PCLN Stock: This Could Send Priceline Group Inc Stock Surging 38%
Shares of Priceline Group Inc (NASDAQ:PCLN) stock surged about 11% on Wednesday after the company reported better-than-expected quarterly earnings. Investors who didn’t have PCLN stock in their portfolios before the earnings call might be kicking themselves. But don’t fret. There just might be some more upside left as a top analyst predicts Priceline’s stock could surge 38%.
RBC Capital’s Mark Mahaney reiterated his “Outperform” rating and set a price target for PCLN stock of $1,700. That’s a 38% upside from the current price of the stock.
Mahaney has a good track record too on picking stocks. According to TipRanks.com, Mahaney is a top 25 analyst with an average return of 16.3% and a 56% success rate. (Source: “Mark Mahaney,” TipRanks, last accessed February 18, 2016.)
Let’s see how Priceline’s stock might get to $1,700.
The company is still significantly growing. In the most recent quarter, gross profit was $1.9 billion, a 12% increase from the previous year. About 90% of Priceline’s revenue comes from outside of the U.S. If it wasn’t for the strong U.S. dollar, gross profit would have been higher. According to Priceline, on a constant currency basis, gross profit would have increased 23% over the previous year. (Source: “The Priceline Group Reports Financial Results for 4th Quarter and Full-Year 2015,” Priceline Group, February 17, 2016.)
Adjusted net income for the fourth quarter was $641 million, a jump of 11% over the previous year, and for full-year 2015, gross travel bookings increased 10% to 55.5 billion.
The numbers are looking good for Priceline in 2016 as well. For the upcoming first quarter, Priceline expects total gross travel bookings to increase about 12%–19% year-over-year (about 18%–25% on a constant currency basis) and revenue to increase about nine percent to 16%. That kind of growth should be enough to convince investors to take a closer look at Priceline stock.
Going forward, Priceline is making a push into the Chinese market. The company has pumped almost $2.0 billion into Ctrip.com International Ltd. (NASDAQ:CTRP). Priceline accounts for about 15% of Ctrip’s public stock float. (Source: “The Recent Drop In Priceline Stock Creates A Buying Opportunity,” Amigobulls, February 11, 2016.)
Ctrip is China’s largest online travel discount site, accounting for about 50% of the total Chinese market. Revenue in the trailing 12 months are approximately $10.0 billion, almost double the amount from a year ago. (Source: Ibid.)
China’s growing middle class and increasing disposable income has made China one of the largest travel markets in the world. The market is expected to grow in the double digits to reach $75.0 billion by 2017. (Source: “A Majority of the Analysts Have a ‘Buy’ Rating on Priceline,” Yahoo! Finance, February 18, 2016.)
Priceline is also tapping into China on its own.
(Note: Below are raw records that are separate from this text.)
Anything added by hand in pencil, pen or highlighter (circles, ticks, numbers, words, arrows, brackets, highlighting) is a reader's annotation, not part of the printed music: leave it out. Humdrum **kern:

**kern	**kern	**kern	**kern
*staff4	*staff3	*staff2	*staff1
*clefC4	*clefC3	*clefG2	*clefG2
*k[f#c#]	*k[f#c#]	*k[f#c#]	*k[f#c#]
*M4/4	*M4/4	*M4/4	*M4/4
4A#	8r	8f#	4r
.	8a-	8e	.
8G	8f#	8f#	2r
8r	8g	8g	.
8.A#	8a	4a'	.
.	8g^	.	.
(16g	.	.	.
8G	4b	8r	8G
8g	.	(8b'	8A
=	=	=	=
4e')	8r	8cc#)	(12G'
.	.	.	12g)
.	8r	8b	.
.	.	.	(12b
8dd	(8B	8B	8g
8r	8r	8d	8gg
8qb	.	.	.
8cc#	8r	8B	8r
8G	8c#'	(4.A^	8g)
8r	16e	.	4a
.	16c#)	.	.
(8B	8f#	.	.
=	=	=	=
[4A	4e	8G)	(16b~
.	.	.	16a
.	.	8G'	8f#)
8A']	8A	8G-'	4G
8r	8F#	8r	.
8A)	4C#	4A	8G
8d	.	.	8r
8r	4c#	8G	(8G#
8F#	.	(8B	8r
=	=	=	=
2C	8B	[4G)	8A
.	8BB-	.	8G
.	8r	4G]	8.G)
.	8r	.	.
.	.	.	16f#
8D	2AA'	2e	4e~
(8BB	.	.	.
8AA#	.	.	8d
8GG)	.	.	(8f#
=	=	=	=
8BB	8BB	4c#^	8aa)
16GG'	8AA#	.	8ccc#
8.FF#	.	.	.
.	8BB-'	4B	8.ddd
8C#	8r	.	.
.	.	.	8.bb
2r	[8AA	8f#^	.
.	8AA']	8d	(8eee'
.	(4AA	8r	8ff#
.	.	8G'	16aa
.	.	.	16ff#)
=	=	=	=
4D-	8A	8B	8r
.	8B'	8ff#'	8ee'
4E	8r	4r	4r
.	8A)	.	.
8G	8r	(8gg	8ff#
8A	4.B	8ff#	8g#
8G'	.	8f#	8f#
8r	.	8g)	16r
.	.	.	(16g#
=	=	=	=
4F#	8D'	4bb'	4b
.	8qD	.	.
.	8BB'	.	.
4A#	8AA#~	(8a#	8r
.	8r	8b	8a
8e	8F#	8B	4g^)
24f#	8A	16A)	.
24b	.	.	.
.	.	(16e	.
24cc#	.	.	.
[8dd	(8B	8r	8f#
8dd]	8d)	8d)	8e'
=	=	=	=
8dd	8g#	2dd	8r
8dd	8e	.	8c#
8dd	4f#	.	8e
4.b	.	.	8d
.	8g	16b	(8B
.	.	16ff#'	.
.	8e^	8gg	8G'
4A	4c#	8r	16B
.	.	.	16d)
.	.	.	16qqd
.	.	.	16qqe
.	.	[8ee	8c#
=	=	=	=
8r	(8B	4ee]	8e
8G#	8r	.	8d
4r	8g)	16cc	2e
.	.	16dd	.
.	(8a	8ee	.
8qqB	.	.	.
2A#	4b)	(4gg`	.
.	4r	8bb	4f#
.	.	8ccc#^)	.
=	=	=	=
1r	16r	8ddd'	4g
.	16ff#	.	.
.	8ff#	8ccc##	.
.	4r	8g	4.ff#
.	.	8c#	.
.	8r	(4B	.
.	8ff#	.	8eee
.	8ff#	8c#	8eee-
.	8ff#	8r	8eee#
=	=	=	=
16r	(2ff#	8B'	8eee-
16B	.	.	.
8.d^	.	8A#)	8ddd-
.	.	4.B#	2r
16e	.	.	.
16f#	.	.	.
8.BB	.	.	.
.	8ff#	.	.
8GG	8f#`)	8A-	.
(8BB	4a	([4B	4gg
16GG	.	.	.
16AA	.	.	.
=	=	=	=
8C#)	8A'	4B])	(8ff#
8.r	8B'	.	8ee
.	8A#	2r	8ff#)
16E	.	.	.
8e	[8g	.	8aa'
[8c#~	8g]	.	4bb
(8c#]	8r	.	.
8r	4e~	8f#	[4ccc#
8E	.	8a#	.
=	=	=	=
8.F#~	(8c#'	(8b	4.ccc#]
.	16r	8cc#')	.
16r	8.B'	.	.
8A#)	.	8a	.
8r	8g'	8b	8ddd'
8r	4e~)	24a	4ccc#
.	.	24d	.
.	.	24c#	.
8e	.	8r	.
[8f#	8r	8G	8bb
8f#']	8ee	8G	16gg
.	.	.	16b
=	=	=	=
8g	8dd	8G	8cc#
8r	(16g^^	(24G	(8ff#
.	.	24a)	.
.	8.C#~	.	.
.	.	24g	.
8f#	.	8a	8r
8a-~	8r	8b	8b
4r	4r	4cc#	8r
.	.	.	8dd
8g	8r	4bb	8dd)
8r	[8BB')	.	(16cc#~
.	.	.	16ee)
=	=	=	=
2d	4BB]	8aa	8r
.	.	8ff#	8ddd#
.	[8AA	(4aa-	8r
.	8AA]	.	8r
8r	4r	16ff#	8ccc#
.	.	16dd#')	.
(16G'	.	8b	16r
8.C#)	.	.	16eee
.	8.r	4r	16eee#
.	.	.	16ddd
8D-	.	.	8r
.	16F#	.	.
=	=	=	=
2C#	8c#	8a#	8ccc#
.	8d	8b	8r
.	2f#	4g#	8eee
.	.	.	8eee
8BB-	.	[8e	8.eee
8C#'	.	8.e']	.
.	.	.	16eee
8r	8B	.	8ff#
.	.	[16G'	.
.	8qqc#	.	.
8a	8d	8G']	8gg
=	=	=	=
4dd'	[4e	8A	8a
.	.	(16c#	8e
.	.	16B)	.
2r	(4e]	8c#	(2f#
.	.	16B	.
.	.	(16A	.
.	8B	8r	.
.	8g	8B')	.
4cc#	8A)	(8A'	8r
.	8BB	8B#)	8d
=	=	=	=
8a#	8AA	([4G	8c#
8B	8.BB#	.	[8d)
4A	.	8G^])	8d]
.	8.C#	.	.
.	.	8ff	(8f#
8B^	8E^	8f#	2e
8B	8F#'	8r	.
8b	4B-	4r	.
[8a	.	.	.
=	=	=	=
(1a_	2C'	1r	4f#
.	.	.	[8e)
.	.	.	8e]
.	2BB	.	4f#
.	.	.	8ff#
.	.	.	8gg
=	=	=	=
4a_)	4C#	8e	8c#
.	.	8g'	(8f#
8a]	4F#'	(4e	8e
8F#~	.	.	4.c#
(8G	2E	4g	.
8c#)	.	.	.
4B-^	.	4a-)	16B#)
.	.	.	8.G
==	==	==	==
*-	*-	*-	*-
Its largest brand, Booking.com, saw its Chinese properties grow from 8,000 to 25,000 in 2015. The Chinese market should start to contribute significantly to Priceline’s top-line growth.
Speaking of Booking.com, it is Priceline’s biggest advantage over rival Expedia Inc (NASDAQ:EXPE). Booking.com is the world’s largest travel booking site. As such, it accounts for the majority of Priceline’s revenue. In the third quarter of 2015, Booking.com had more than 820,000 bookable properties, growing 38% over the previous year. By comparison, Expedia has only 271,000 bookable properties. Booking.com’s sizeable moat provides a competitive advantage over rivals, as it attracts the most visitors.
The Bottom Line on PCLN Stock
Priceline is still growing significantly, even in the headwinds of a strong U.S. dollar. With its push into China and sizeable moat, investors might want to take a closer look at PCLN stock.